In my time, I worked across at least four different call centres, and it’s never going to be the most amazing job in the world. Nobody sliding into a headset is expecting their day to be the most thrilling of all time – aside from the five-minute dash to the toilet you’re allowed at some stage, as long as you remember to log off within 30 seconds past the mandated minute you’re given at the start of your shift – but there are definitely ways to make your call centre a depressing place for both workers and customers.

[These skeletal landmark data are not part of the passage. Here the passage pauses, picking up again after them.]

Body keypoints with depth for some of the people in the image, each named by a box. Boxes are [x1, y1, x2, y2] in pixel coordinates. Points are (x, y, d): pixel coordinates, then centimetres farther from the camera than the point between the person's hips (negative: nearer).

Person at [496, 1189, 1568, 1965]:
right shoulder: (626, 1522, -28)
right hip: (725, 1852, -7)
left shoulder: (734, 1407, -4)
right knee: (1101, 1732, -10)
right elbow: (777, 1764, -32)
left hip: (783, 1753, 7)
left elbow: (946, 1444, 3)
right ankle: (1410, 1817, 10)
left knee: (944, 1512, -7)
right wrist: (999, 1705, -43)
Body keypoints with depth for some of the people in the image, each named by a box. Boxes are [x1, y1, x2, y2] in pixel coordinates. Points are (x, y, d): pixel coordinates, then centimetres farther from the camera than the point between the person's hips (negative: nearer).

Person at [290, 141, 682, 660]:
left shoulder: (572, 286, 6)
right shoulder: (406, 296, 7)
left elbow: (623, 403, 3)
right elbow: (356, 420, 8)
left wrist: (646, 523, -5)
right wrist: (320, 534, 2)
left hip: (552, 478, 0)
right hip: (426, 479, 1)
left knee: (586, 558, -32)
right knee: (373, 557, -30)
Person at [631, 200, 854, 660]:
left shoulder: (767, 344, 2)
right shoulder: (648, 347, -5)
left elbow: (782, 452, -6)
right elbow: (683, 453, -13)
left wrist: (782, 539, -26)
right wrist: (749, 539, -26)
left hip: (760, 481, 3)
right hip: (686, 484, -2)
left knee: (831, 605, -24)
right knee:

If you’re planning on a high turnover of employees, endlessly furious callers and a generally depressed workforce, here are five things you should do:

  1. Hold back a portion of your employees’ pay as a ‘bonus’ tied to unreasonable targets such as ‘100 per cent accuracy’ and ‘being able to defecate and be back on the phones within five minutes’.
  2. Offer refunds for obvious service issues or errors, but only after making callers argue the toss through at least five knockbacks before rectifying the mistake in 20 seconds.
  3. Before callers get through to what they inevitably refer to as “a real person”, make them wait for 30–40 minutes in a queue so they can pace around and get even more fired-up about the issue. The best way to do this is a combination of not enough staff and also sending staff home without pay during quiet periods so there’s nobody around to jump on a headset when something goes wrong.
  4. Automate your systems as much as possible. Offer a callback service that doesn’t ever happen. Establish lengthy, unskippable phone trees with multiple options accessible only if the caller has a tome of arcane material at hand. Whenever someone is transferred, flip a coin to disconnect them instead.
  5. Gather a small team of the most irritating ‘lifers’ in your organisation – you know, the ones who are somehow exempt from the official hotdesking policy that ensures nobody gets the opportunity to feel any sense of ownership over their workspace – to brainstorm a motivational mascot for the whole team. Something quirky and fun, bovine yet cool.

Or you can just move the whole thing offshore, don’t give your overseas phone drones any training beyond learning to recite certain scripts and pretending they’re named ‘Hazel’, and double-check the connection is never as good as it used to be when the call centre was in Wollongong.